The volume tries to capture a snapshot of Ranciere's thought and claim it as milestone for English reading audiences. It falls short on a few counts, from translation to clarity, from background to accessibility, to make it anything but novel.
Unfortunately what Ranciere sets to do, denouncing in part the manufactured and false divide between aesthetics and politics, is a very important aspect of contemporary culture, and despite its obvious constructions for many, plenty of mainstream conceptions still play with that divide at the heart of how they present their activity.
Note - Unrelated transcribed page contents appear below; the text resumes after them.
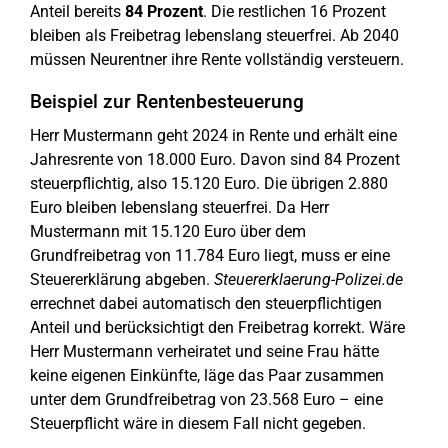
Anteil bereits
84 Prozent
. Die restlichen 16 Prozent
bleiben als Freibetrag lebenslang steuerfrei. Ab 2040
müssen Neurentner ihre Rente vollständig versteuern.
Beispiel zur Rentenbesteuerung
Herr Mustermann geht 2024 in Rente und erhält eine
Jahresrente von 18.000 Euro. Davon sind 84 Prozent
steuerpflichtig, also 15.120 Euro. Die übrigen 2.880
Euro bleiben lebenslang steuerfrei. Da Herr
Mustermann mit 15.120 Euro über dem
Grundfreibetrag von 11.784 Euro liegt, muss er eine
Steuererklärung abgeben.
Steuererklaerung-Polizei.de
errechnet dabei automatisch den steuerpflichtigen
Anteil und berücksichtigt den Freibetrag korrekt. Wäre
Herr Mustermann verheiratet und seine Frau hätte
keine eigenen Einkünfte, läge das Paar zusammen
unter dem Grundfreibetrag von 23.568 Euro – eine
Steuerpflicht wäre in diesem Fall nicht gegeben.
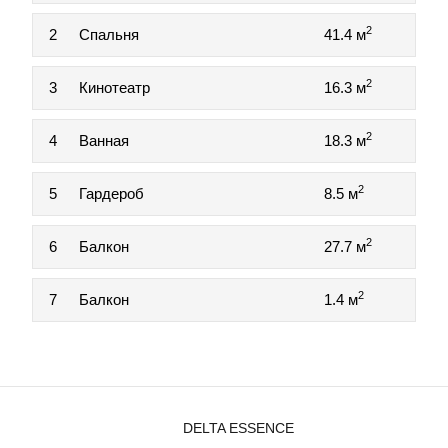
2
2
Спальня
41.4 м
2
3
Кинотеатр
16.3 м
2
4
Ванная
18.3 м
2
5
Гардероб
8.5 м
2
6
Балкон
27.7 м
2
7
Балкон
1.4 м
DELTA ESSENCE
However, not only Ranciere's discourse seems obscure and convoluted during most of its length but the fact that he is making any meaningful contribution, it's doubtful at best.
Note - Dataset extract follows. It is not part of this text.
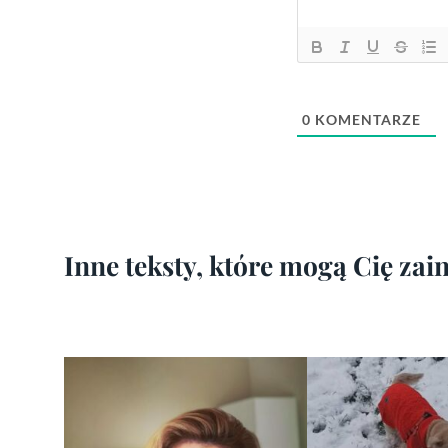
0
KOMENTARZE
Inne teksty, które mogą Cię za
The so-called "rethink" rests on a close knitted terminology that Ranciere has made up to develop his train of though, hides plenty of references and precedents, and should be better called reinvention rather than "rethinking". If one does not embed entirely the reading within his terminology, one may quickly realize the simplification of terms he falls commonly into, or ignoring entirely significant contributions that have explored in a much more inviting and meaningful terms concepts that he picks ups rhetorically ad nauseam.
This might be significant for some in a close follow-ship of Ranciere, the way his thought was developed, or the way one needs to admire and justify the professorship he held before his retirement, which carries the title of the volume.
The book comes adorned with a pompous translator preface and introduction and a cumbersome and often uncomfortably translated series of chapters slated in a semi-false interview structure to unveil topics of Raunciere's work. The volume also includes a glossary of "technical terms", which comes to mean the often self referential lingo used by Ranciere to offer his circular work, and if you want to be game, that is where one might want to start the reading.